Let us walk through the tortured rationalizations of one Jim McGovern (D, MA-03). To make this easy, it will be labeled in stages.
Stage One: The Big Oops. Last night at a debate Rep. McGovern proposed the theory that the Constitution – specifically, the First Amendment; more specifically, the part that goes “Congress shall make no law… abridging the freedom of speech”
We have a lousy Supreme Court decision that has opened the floodgates, and so we have to deal within the realm of constitutionality. And a lot of the campaign finance bills that we have passed have been declared unconstitutional by the Supreme Court. I think the Constitution is wrong. I don’t think that money is the same thing as human beings.
He’s referring to the Citizen’s United case, in which the USSC ruled that key portions of McCain-Feingold (a law designed to abridge the freedom of speech) were in fact unconstitutional. Now, as Jim Geraghty noted, this opinion at least has the novelty of honesty: at least McGovern wasn’t trying to insult our collective intelligence by pretending that it’s Constitutional to regulate political speech. He just hates the idea; that makes McGovern kind of twisted up and nasty inside, but not an actual idiot.

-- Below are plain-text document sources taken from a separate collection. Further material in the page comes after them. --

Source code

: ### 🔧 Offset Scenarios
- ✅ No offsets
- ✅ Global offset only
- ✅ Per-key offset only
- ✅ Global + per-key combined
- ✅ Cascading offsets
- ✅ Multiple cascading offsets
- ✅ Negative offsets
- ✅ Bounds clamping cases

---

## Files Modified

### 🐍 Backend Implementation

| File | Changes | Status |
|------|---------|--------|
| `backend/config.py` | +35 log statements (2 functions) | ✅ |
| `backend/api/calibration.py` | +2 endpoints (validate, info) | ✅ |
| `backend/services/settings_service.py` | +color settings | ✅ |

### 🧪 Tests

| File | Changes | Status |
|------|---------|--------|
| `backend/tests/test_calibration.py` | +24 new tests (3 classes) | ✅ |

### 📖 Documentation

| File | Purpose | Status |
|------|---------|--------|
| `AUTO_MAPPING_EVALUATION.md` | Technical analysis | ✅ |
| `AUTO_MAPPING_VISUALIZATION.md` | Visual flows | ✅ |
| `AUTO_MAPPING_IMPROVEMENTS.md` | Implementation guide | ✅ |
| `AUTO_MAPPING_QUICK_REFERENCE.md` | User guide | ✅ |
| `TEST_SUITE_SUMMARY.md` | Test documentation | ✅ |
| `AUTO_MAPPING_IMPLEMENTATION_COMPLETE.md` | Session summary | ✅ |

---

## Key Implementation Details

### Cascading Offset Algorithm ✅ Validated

Stage Two: The Reflexive Denial. Alas for McGovern, somebody was paying attention to his comments; double alas, he got asked about them. Triple alas, McGovern forgot the First Law of the Age of Scrutiny (“Somebody has a camera”) and reportedly denied saying that he called the Constitution wrong. So Stacy McCain – who happened to be there, as part of his Massachusetts trip – did a quick interview with the person who called out McGovern:
Oops. So let’s go to…
Stage Three: The Non-Apology… Non-Apology. McGovern, having realized that a: he said something unfortunate and b: he later denied doing so, has now put up a press release blaming all of this on the ‘silly season.’ I’d link to his full press release, but McGovern spent so much time whining about his opponent’s record that he completely forgot to give even a pro-forma apology for the statement-and-denial, so back to Jim Geraghty for the relevant bits:
Last night, I had a slip of the tongue. While answering a question about the awful Supreme Court campaign finance decision, I used the word “Constitution” rather than “Court Decision.” Everyone in the room recognized it as a slip of the tongue, but it’s silly season, and my opponent is now cheaply capitalizing on the error in a bid to try to change the subject from his blatant flip-flopping on major issues.
The top three things wrong with that statement:
- It’s not ‘silly season:’ it’s the last days of the campaign. If you’re going to start blathering on about how the Constitution is wrong on something, expect a reaction.
- Everyone in the room did not recognize it as a slip of the tongue: you were confronted by at least one person on what you said. Out of curiosity, are you diminishing her presence there because she was African-American, or because she’s a woman, or both? – Question withdrawn.
- ‘Cheaply’ capitalizing? If you can’t speak English coherently, Rep. McGovern – and bear in mind that your inability to master English is apparently your main defense – then don’t be heartbroken when your opponent promptly brings your deficiency up.
Vote Marty Lamb for Congress, of course. Consider the alternative.